Provide only the number of lines below that contain the word "invisible".

*** Begin section ***

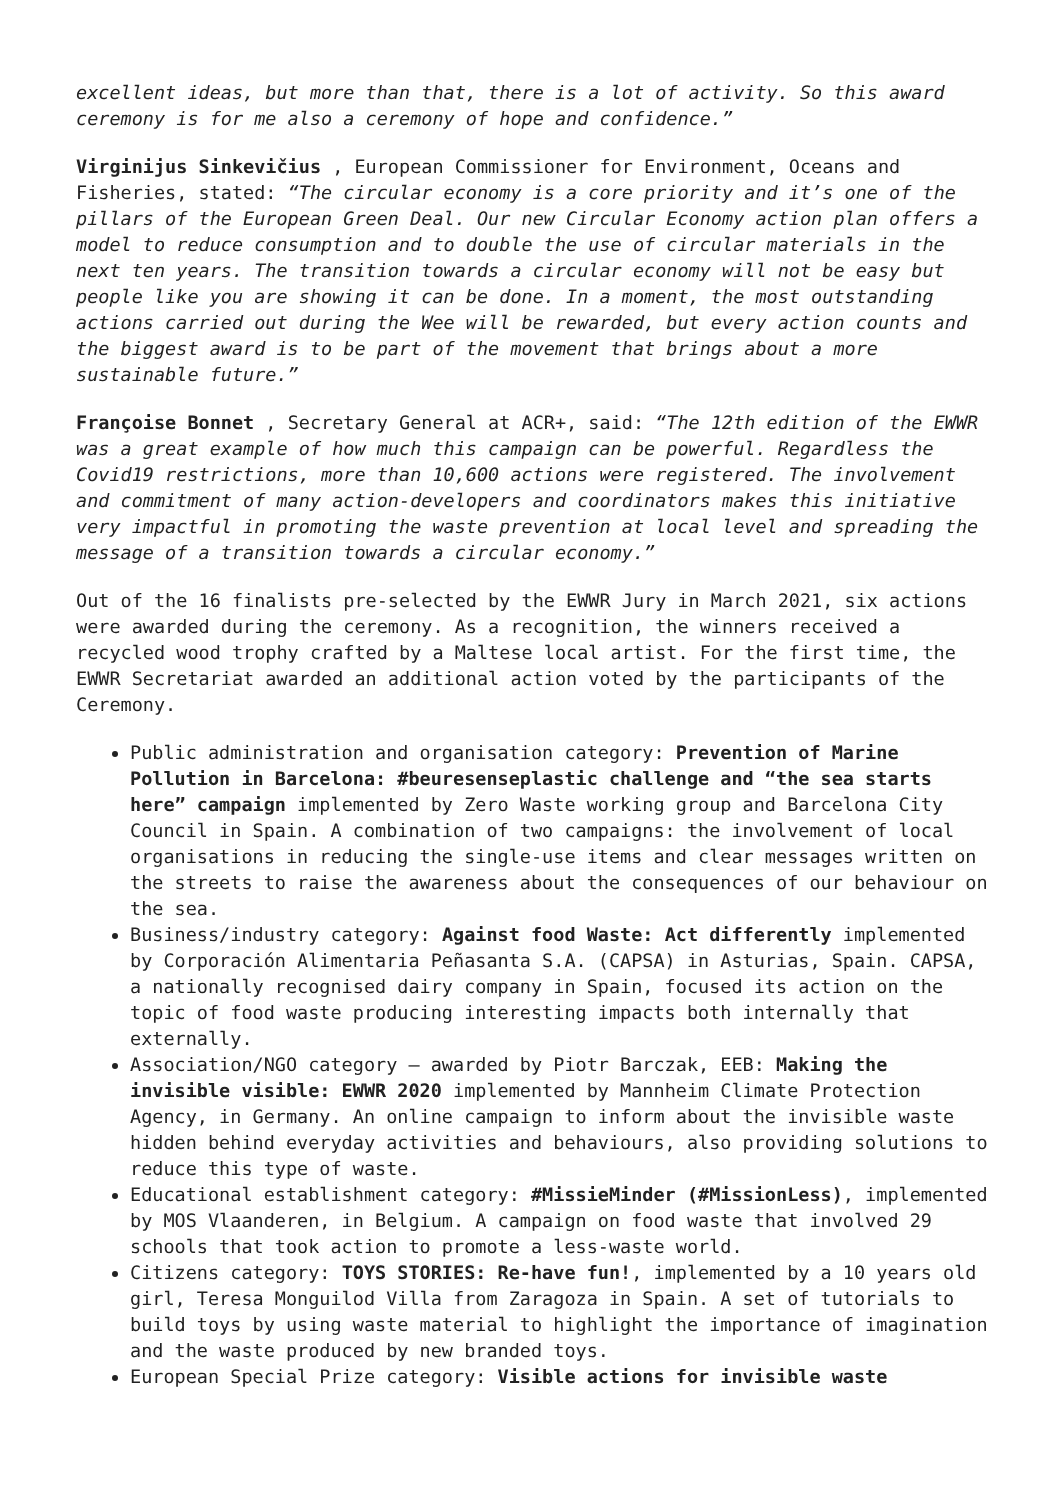excellent ideas, but more than that, there is a lot of activity. So this award ceremony is for me also a ceremony of hope and confidence.”
Virginijus Sinkevičius , European Commissioner for Environment, Oceans and Fisheries, stated: “The circular economy is a core priority and it’s one of the pillars of the European Green Deal. Our new Circular Economy action plan offers a model to reduce consumption and to double the use of circular materials in the next ten years. The transition towards a circular economy will not be easy but people like you are showing it can be done. In a moment, the most outstanding actions carried out during the Wee will be rewarded, but every action counts and the biggest award is to be part of the movement that brings about a more sustainable future.”
Françoise Bonnet , Secretary General at ACR+, said: “The 12th edition of the EWWR was a great example of how much this campaign can be powerful. Regardless the Covid19 restrictions, more than 10,600 actions were registered. The involvement and commitment of many action-developers and coordinators makes this initiative very impactful in promoting the waste prevention at local level and spreading the message of a transition towards a circular economy.”
Out of the 16 finalists pre-selected by the EWWR Jury in March 2021, six actions were awarded during the ceremony. As a recognition, the winners received a recycled wood trophy crafted by a Maltese local artist. For the first time, the EWWR Secretariat awarded an additional action voted by the participants of the Ceremony.
Public administration and organisation category: Prevention of Marine Pollution in Barcelona: #beuresenseplastic challenge and “the sea starts here” campaign implemented by Zero Waste working group and Barcelona City Council in Spain. A combination of two campaigns: the involvement of local organisations in reducing the single-use items and clear messages written on the streets to raise the awareness about the consequences of our behaviour on the sea.
Business/industry category: Against food Waste: Act differently implemented by Corporación Alimentaria Peñasanta S.A. (CAPSA) in Asturias, Spain. CAPSA, a nationally recognised dairy company in Spain, focused its action on the topic of food waste producing interesting impacts both internally that externally.
Association/NGO category – awarded by Piotr Barczak, EEB: Making the invisible visible: EWWR 2020 implemented by Mannheim Climate Protection Agency, in Germany. An online campaign to inform about the invisible waste hidden behind everyday activities and behaviours, also providing solutions to reduce this type of waste.
Educational establishment category: #MissieMinder (#MissionLess), implemented by MOS Vlaanderen, in Belgium. A campaign on food waste that involved 29 schools that took action to promote a less-waste world.
Citizens category: TOYS STORIES: Re-have fun!, implemented by a 10 years old girl, Teresa Monguilod Villa from Zaragoza in Spain. A set of tutorials to build toys by using waste material to highlight the importance of imagination and the waste produced by new branded toys.
European Special Prize category: Visible actions for invisible waste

*** End section ***

## Response area
2